Cassandra is an open source implementation of Dynamo, hence its architecture is p2p which every node are equality. Compare with Cassandra, HBase uses master-slave architecture, each HMaster need to manage many slaves distributed in the same region. As a consequence, Cassandra achieved a higher availability than HBase.

- Partitioning

Cassandra has two partitioning strategies: Random partitioning and Ordered partitioning. Random partitioning is the default and recommended strategy, hence scanning rows is very complicated and partial row-keys is not permitted in Cassandra. In contrast, HBase only support the Ordered Partitioning, so HBase queries can be formulated with partial start and end row-keys. In addition, due to the different partitioning strategy, Hbase can support some simple aggregate, however Cassandra can’t.

- Replication

Firstly, Cassandra replicates data in every transaction, a coordinate node captures changes and propagate it to other coordinators. In this case, Cassandra rely on a high speed and low latency network connection. On the other hand, HBase use a more practical replication architecture. HBase captures change log and put it into replication queue, then the replication message is propagated to other nodes. Secondly, in the case NoSQL databases, replication is provided to achieve high availability. Cassandra uses the no master-slave replication strategy or peer to peer replication strategy, which can provide a high level availability and durability. Whereas, HBase prefer Master-slave replication strategy, hence single point failure is acceptable in HBase databases.

- Versioning

Both Cassandra and HBase use timestamp to version the data, then opt the last-write-wins(LWW) approach. They also mark a tombstone when the deletion is requested. After the compactions, the LWW or tombstone will choose the newest data. Data Versioning is a significant concept to provide concurrency.
Achievable consistency levels

Cassandra satisfied the Availability and Partition Tolerance in the CAP(Consistency Availability Partition Tolerance) theorem, and HBase satisfied
the Consistency and Partition Tolerance properties. So, for achieving the availability, Cassandra need to trade-off between availability and consistency levels, it can achieve strong consistency and eventual consistency by configuration. However, Hbase only satisfy a strong consistency, hence it need to sacrifice the availability.
Support of traditional database constraints
Normally, traditional relation database used several constraints to limit the type of data in table. Includes: NOT NULL, DEFAULT, UNIQUE, PRIMARY Key, FOREIGN Key, CHECK, INDEX. In the case of Cassandra, it supports all the constraints except the FOREIGN Key constraint. Even though INDEX is provided in Cassandra, but INDEX is not recommended. As a consequence, Cassandra need to use many corresponding tables to achieve the read requests and ignore the data redundancy. In contrast, HBase support FOREIGN Key to support referencing, and INDEX is not offered in HBase.

- Level of satisfaction of ACID

ACID represents Atomicity, Consistency, Isolation and Durability.
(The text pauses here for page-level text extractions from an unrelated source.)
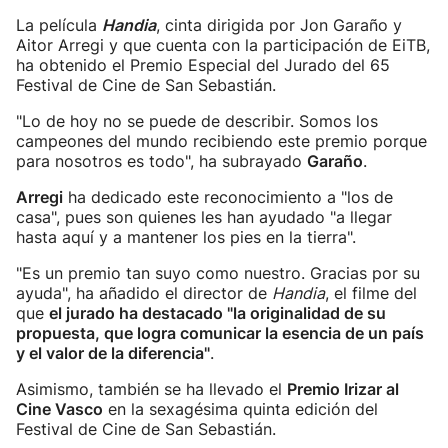
La película
Handia
, cinta dirigida por Jon Garaño y
Aitor Arregi y que cuenta con la participación de EiTB,
ha obtenido el Premio Especial del Jurado del 65
Festival de Cine de San Sebastián.
"Lo de hoy no se puede de describir. Somos los
campeones del mundo recibiendo este premio porque
para nosotros es todo", ha subrayado
Garaño
.
Arregi
ha dedicado este reconocimiento a "los de
casa", pues son quienes les han ayudado "a llegar
hasta aquí y a mantener los pies en la tierra".
"Es un premio tan suyo como nuestro. Gracias por su
ayuda", ha añadido el director de
Handia
, el filme del
que
el jurado ha destacado "la originalidad de su
propuesta, que logra comunicar la esencia de un país
y el valor de la diferencia"
.
Asimismo, también se ha llevado el
Premio Irizar al
Cine Vasco
en la sexagésima quinta edición del
Festival de Cine de San Sebastián.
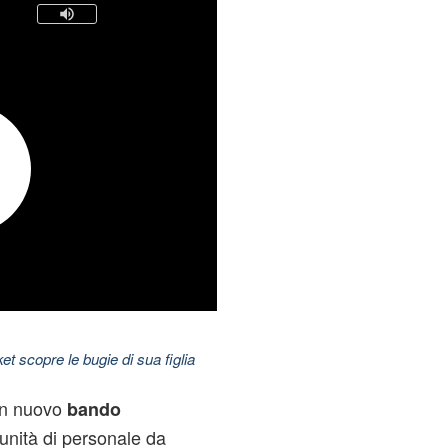
t scopre le bugie di sua figlia
un nuovo
bando
unità di personale da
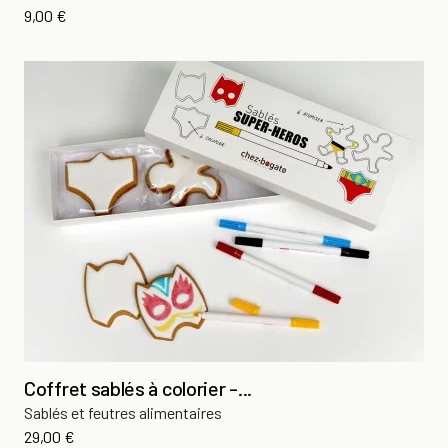
Prix
9,00 €
Coffret sablés à colorier -...
Sablés et feutres alimentaires
Prix
29,00 €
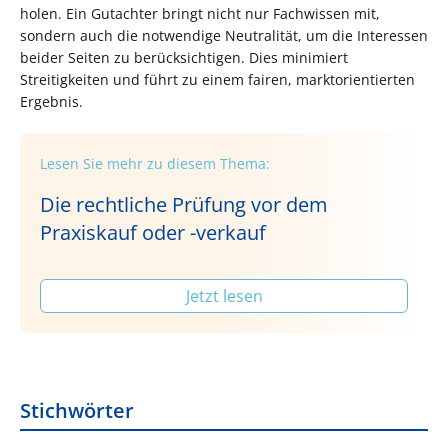
holen. Ein Gutachter bringt nicht nur Fachwissen mit,
sondern auch die notwendige Neutralität, um die Interessen
beider Seiten zu berücksichtigen. Dies minimiert
Streitigkeiten und führt zu einem fairen, marktorientierten
Ergebnis.
Lesen Sie mehr zu diesem Thema:
Die rechtliche Prüfung vor dem
Praxiskauf oder -verkauf
Jetzt lesen
Stichwörter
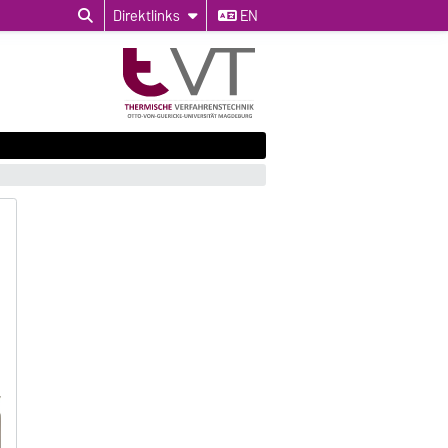
Direktlinks
EN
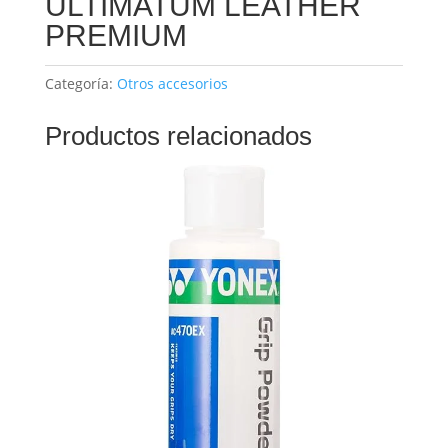
ULTIMATUM LEATHER
PREMIUM
Categoría:
Otros accesorios
Productos relacionados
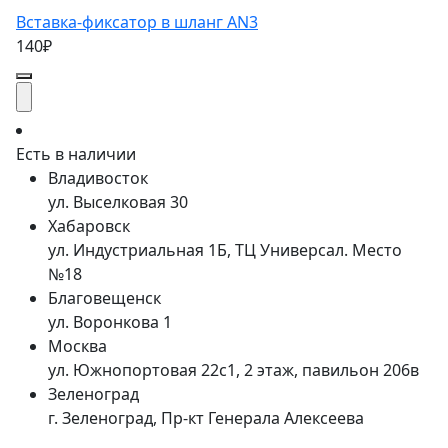
Вставка-фиксатор в шланг AN3
140₽
Есть в наличии
Владивосток
ул. Выселковая 30
Хабаровск
ул. Индустриальная 1Б, ТЦ Универсал. Место
№18
Благовещенск
ул. Воронкова 1
Москва
ул. Южнопортовая 22с1, 2 этаж, павильон 206в
Зеленоград
г. Зеленоград, Пр-кт Генерала Алексеева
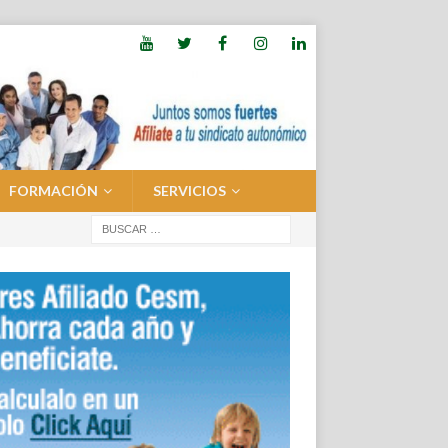
FORMACIÓN
SERVICIOS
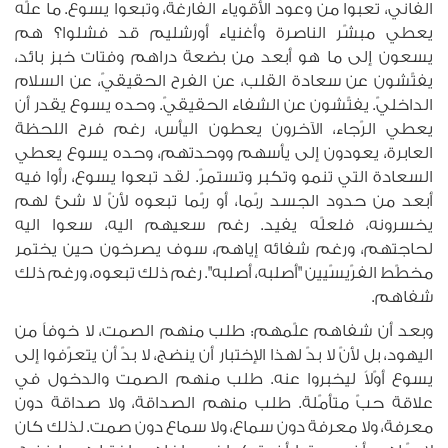
الفاني، تعبوا من وعود الأقوياء الفارغة، وتبعوا يسوع. ما علّه
يعطي مبشّر الناصرة وأغنياء أورشليم قد فشلوا؟ هم
يسعون إلى ما هو أبعد من بضعة دراهم وفتات خبز بائد،
يفتّشون عن سعادة القلب، عن الفرح الحقيقيّ، عن السلام
الداخليّ. يفتّشون عن الشفاء الحقيقيّ. وحده يسوع يقدر أن
يعطي الرّجاء، الآخرون يعطون اليأس، رغم فرح اللحظة
العابرة، يعودون إلى يأسهم ووحدتهم، وحده يسوع يعطي
السعادة التي تنمو وتكبر وتستمرّ. لقد تبعوا يسوع، رأوا فيه
أبعد من حدود الجسد ربّما، أو ربّما تبعوه لأنّ لا شئ لهم
يخسرونه، فلعلّه يفيد. رغم سعيهم اليه، سعوا اليه
لحاجتهم، ورغم شفائه إياهم، سوف يصرخون حين يختمر
مخطّط الفرّيسّيين "أصلبه، أصلبه". رغم ذلك تبعوه، ورغم ذلك
شفاهم.
وبعد أن شفاهم علّمهم: طلب منهم الصمت، لا خوفاً من
اليهود، بل لأنّ لا بدّ لهذا الإختبار أن ينضج، لا بدّ أن يتعرّفوا إلى
يسوع أوّلاً ليخبروا عنه. طلب منهم الصمت والدخول في
علاقة حبّ متأمّلة. طلب منهم الصداقة، ولا صداقة دون
معرفة، ولا معرفة دون سماع، ولا سماع دون صمت. لذلك كان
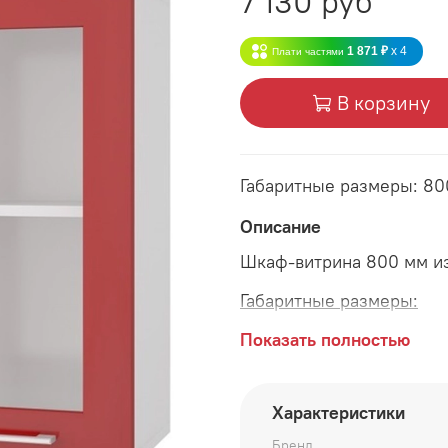
7 130 руб
1 871 ₽
x 4
Плати частями
В корзину
Габаритные размеры: 8
Описание
Шкаф-витрина 800 мм из
Габаритные размеры:
длина 800 мм
Показать полностью
глубина 315 мм
Характеристики
высота 690 мм
Бренд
In Cassandra, Firstly, all individual writes are atomic at the row level. Secondly, even Though Cassandra could provide strict consistency, but it is a different scope with Consistency in ACID. Thirdly, Nothing is isolated in Cassandra. Finally, the commit log contribute to the updates durable. In Hbase, Firstly, the mutations also atomic within a row level. Secondly, Scan operations can provide a consistent view of data in HBase. Thirdly, writes in HBase is isolated by locking the rows, and reads is not isolated. Finally, all the visible or retrievable data are durable in HBase.

- Existence of any Single Points of Failure

When talks about single points failure, that usually to do more with the master-slave replication architecture. Cassandra do not exist any single points failure, because it does not operate under the master-slave replication strategy. These bring lots of advantages in availability, however this will bring more extra transaction between nodes. On the other hand, due to the utilization of Mater-slave architecture, HBase do exist single points failure.